Although the story took a bit of getting in to, I really liked the premise. Garet (short for Margaret) is a young-ish jewellery maker who runs an art gallery with her father. The authors have obviously put a lot of effort into researching different jewellery styles and various artists, as the detail mentioned is wonderful and very interesting. It makes the characters seem more believable and the book stand out a little more.
Unfortunately, that’s where the ‘standing-out’ ends. Aside from the jewellery, there is nothing that makes Black Swan Rising different from the 70+ other books I’ve read this year. There’s a vampire love interest complete with obligatory love triangle, a grumpy King Oberon, an evil Elizabethan John Dee and a protagonist who isn’t even slightly surprised at her new magical powers. I’ve read at least three books this year for each one of those plot points. There’s not a whole lot of swans either.

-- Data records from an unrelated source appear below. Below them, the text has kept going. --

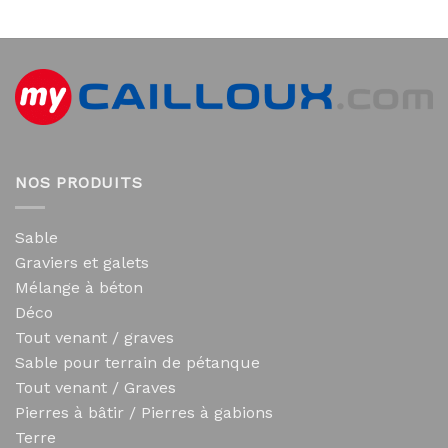
NOS PRODUITS
Sable
Graviers et galets
Mélange à béton
Déco
Tout venant / graves
Sable pour terrain de pétanque
Tout venant / Graves
Pierres à bâtir / Pierres à gabions
Terre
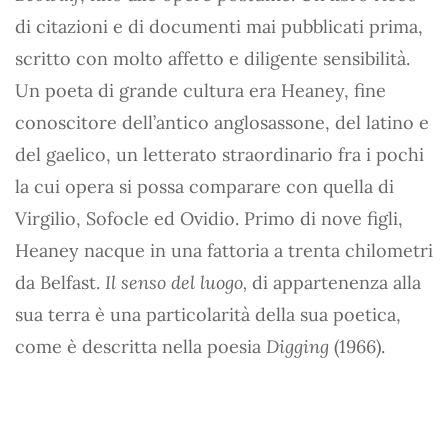
di citazioni e di documenti mai pubblicati prima,
scritto con molto affetto e diligente sensibilità.
Un poeta di grande cultura era Heaney, fine
conoscitore dell’antico anglosassone, del latino e
del gaelico, un letterato straordinario fra i pochi
la cui opera si possa comparare con quella di
Virgilio, Sofocle ed Ovidio. Primo di nove figli,
Heaney nacque in una fattoria a trenta chilometri
da Belfast.
Il senso del luogo,
di appartenenza alla
sua terra è una particolarità della sua poetica,
come è descritta nella poesia
Digging
(1966).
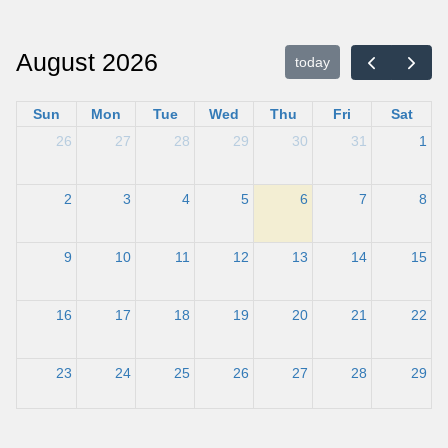
August 2026
today
Sun
Mon
Tue
Wed
Thu
Fri
Sat
26
27
28
29
30
31
1
2
3
4
5
6
7
8
9
10
11
12
13
14
15
16
17
18
19
20
21
22
23
24
25
26
27
28
29
30
31
1
2
3
4
5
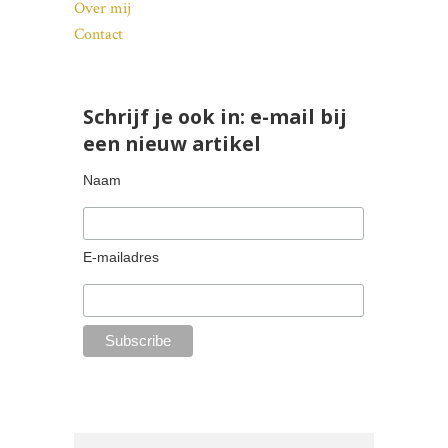
Over mij
Contact
Schrijf je ook in: e-mail bij
een nieuw artikel
Naam
E-mailadres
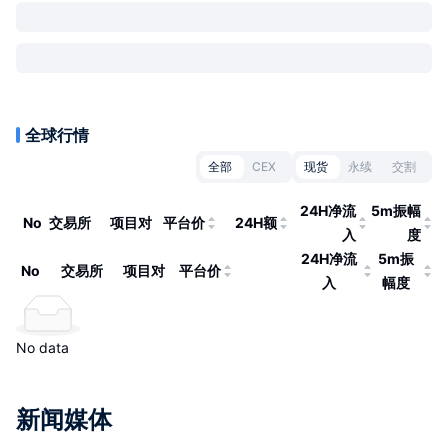
全球行情
全部
CEX
现货
永续
交割
24H净流
5m振幅
No
交易所
项目对
平台价
24H额
入
度
24H净流
5m振
No
交易所
项目对
平台价
入
幅度
No data
新闻媒体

But hey, I guess certain stories are reused for a reason. It does work. The plot moves along at a fairly fast clip and it did hold my interest. There are a lot of mythical creatures in this, even lesser known ones like manticores. I especially liked Lol, the little fire fairy. I even liked Garet, and it’s rare for me to like a female protagonist in paranormal novels. In fact, I think it succeeded in not even having one overly irritating character.
It’s not very real though. I mean, I’m hardly expecting a novel about fairies and vampires to be true to life, but it just didn’t wash. As an example, they have seven days to put the demons back in their box or the world will be given over to the Demons of Despair and Discord… yet there’s no sense of urgency. Garet and King Oberon meander along quite happily while Garet learns some shiny new magical powers, with nairy a care in the world. If it were me, I’d be slightly more concerned about the fate of the world when leisurely arranging meetings with Oberon.
That’s the other thing. While I do credit the authors for making Garet at least mildly surprised at the existence of the supernatural world (it’s a pet hate of mine when characters treat the discovery of fairies and vampires as casually as bacon and eggs), it’s a small leap for her from that to ‘oh right, I have magical powers… What’d you have for lunch today?’ Not a direct quote, but you get the idea. She’s just not bothered. Not only that, but she gains control instantly and to be honest, the gaining-of-the-magical-powers-thing doesn’t really seem to come in to it much apart from filling up space.
There’s a sub-plot revolving around Garet’s two friends, Becky and Jay, and their struggles to promote their indie band. A lot of other reviewers have slated this part as too-YA, but I liked it. It brings it down to earth a little. I think Black Swan Rising struggles too hard to not be classed as a teenage book, while it would flow a lot better if it didn’t try as much. But anyway, I liked the sub-plot, it just seemed to fit somehow.
But then… sigh. You knew it was coming. The unnecessary vampire love interest, complete with pining away and blood drinking. Look, I like Twilight. We all did. But you can stop now. Adding vampire!sex does not make your book good. The character of Will just doesn’t seem necessary – there was no atmosphere, no falling in love, no tension… argh. You don’t ever get to see why they’re attracted to each other. As always, head over in heels in love with no explanation. Apparently his character is going to be expanded upon in a sequel, so it will be interesting to see how his past affects Garet’s situation – in which case, I will retract all vampire-related whining.
I will be buying, by the way. The sequel, I mean. I did enjoy Black Swan Rising and I’m intrigued by the historical aspects. I hope The Watchtower will feature more about Garet’s lineage, as that will make the series feel slightly more original. To be fair though, the originality doesn’t bother me that much – it’s more the YA-esque parts that bother me.